Sombre

The point, as Marx saw it, is that dreams never come true. (Hannah Arendt)

  • On clame à tout va que le variant #Omicron pourrait mettre fin à la pandémie. Déjà, ce genre d’assertion qui mise sur l"immunité collective me fait dresser les poils.
    Mais voilà qui peut-être modèrera l’enthousiasme des « start uppers » :

    Plus contagieux mais moins virulent que Delta, Omicron annonce-t-il la fin de la pandémie ? | Slate.fr
    https://www.slate.fr/story/221993/plus-contagieux-moins-virulent-variant-delta-omicron-fausse-bonne-nouvelle-cov

    Aujourd’hui, alors que la question ne semble même plus être « Serons-nous (re)contaminés ? » mais « Quand serons-nous (re)contaminés ? », on peut se dire que cette nouvelle vague participerait encore à renforcer notre immunité cellulaire (celle qui nous protège contre les formes graves) en vue d’un prochain variant (lui-même rendu probable par une large circulation).

    Cette version optimiste de l’évolution pandémique nous donnerait à espérer que les prochaines mutations du SARS-CoV-2 se comportent comme la grippe saisonnière, sans faire trop de dégâts au sein de la population, nous conduisant à l’avenir à ne devoir protéger que les seules personnes les plus à risque. Au bout de près de deux ans, nous devons bien reconnaître que ce type de scénario est plus que séduisant et que nous avons tous envie d’y croire.
    Grosse tempête à venir sur l’ensemble du système de santé

    Pour autant, nous ne saurions céder à l’euphorie ni à l’insouciance. Même s’il apparaît difficile d’estimer avec précision son taux de reproduction (R0), Omicron est autrement plus contagieux que la grippe saisonnière dont le R0 est estimé à moins de 2 (généralement de l’ordre de 1,5). Alors même que les mesures barrières et sanitaires sont en place pour atténuer le R effectif d’Omicron, il provoque plus de contaminations que la grippe avant 2020.

    Une épidémie de grippe saisonnière n’infectait pas beaucoup plus que 5% à 10% de la population, avec un taux de mortalité en excès de l’ordre de 1 pour 1.000, soit en moyenne 6-7 millions de cas et 6.000 décès (la mortalité directe par grippe était de quelques centaines de certificats de décès par an en France avant 2019). Or, lors des épidémies de grippe saisonnière les plus fortes, la France est submergée par la vague, les plans blancs sont régulièrement déclenchés pour passer le pic, puis tout rentre dans l’ordre.

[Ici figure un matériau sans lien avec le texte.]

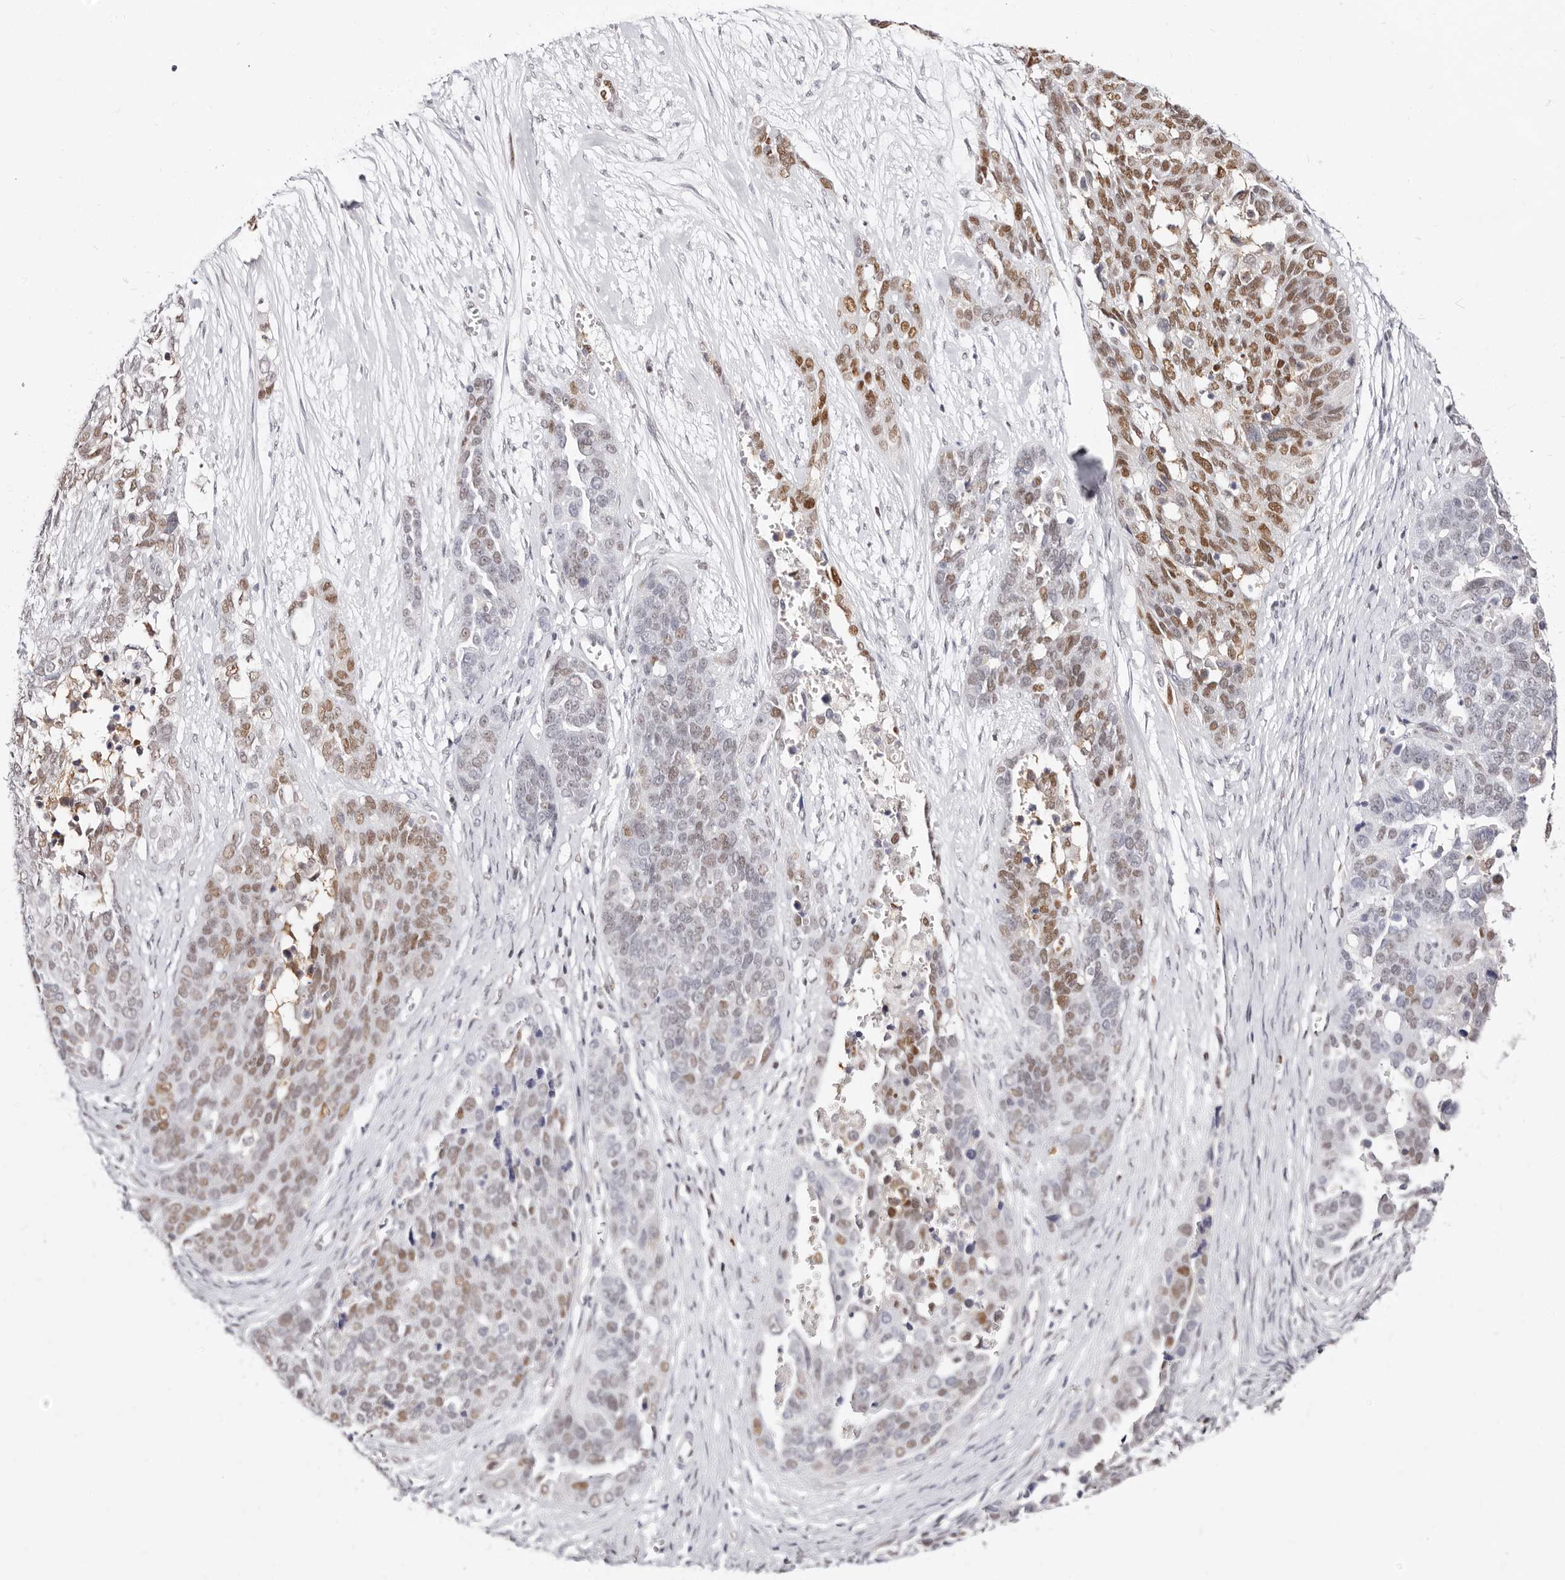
{"staining": {"intensity": "moderate", "quantity": "25%-75%", "location": "nuclear"}, "tissue": "ovarian cancer", "cell_type": "Tumor cells", "image_type": "cancer", "snomed": [{"axis": "morphology", "description": "Cystadenocarcinoma, serous, NOS"}, {"axis": "topography", "description": "Ovary"}], "caption": "About 25%-75% of tumor cells in ovarian serous cystadenocarcinoma display moderate nuclear protein positivity as visualized by brown immunohistochemical staining.", "gene": "TKT", "patient": {"sex": "female", "age": 44}}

    Mais ici, la vague Omicron est en passe d’infecter un segment beaucoup plus large de la population, cumulant son effet avec la queue de la vague Delta qui n’a pas dit son dernier mot (en France). Il n’y a pas beaucoup de doutes pour penser que la tension va s’accroître très fortement durant ces prochaines semaines sur l’ensemble du système de santé. Peut-être pas un cyclone, mais une grosse tempête quand même.
    Cela signifie qu’en dépit des contraintes et de nos efforts, Omicron risque fort de causer un nombre important de cas modérés, engorgeant les cabinets de médecine de ville, et des cas plus graves saturant les urgences hospitalières et nécessitant parfois une hospitalisation, voire un transfert en réanimation et pour certains, l’évolution vers le décès.C’est là le cynisme ou l’inconscience de ceux qui pensent qu’il serait profitable de laisser circuler le virus. Cette vague d’infections sévères affectera à l’évidence les personnes non vaccinées ou dont l’immunité est défaillante. Parmi elles, un grand nombre d’enfants, à commencer par les moins de 5 ans inéligibles à la vaccination, mais aussi les personnes immunodéprimées du fait d’une pathologie ou de leurs traitements, et les personnes âgées immunosénescentes. Cela est évidemment éthiquement inacceptable.

    On espère juste que ça déclenchera un vague soubresaut de l’activité électrique cérébrale chez les épidémiologistes de mes fesses ...

    (genre le mec qui se retweete lui-même) https://twitter.com/FJolivet36/status/1481201537313644547

    Le COVID19 circule et va circuler. Et alors ? J’ai la conviction que nous devons changer notre façon de lire les chiffres. La courbe des contaminations compte bien moins que celle des réanimations. Rendons la vaccination obligatoire et apprenons à vivre avec le virus.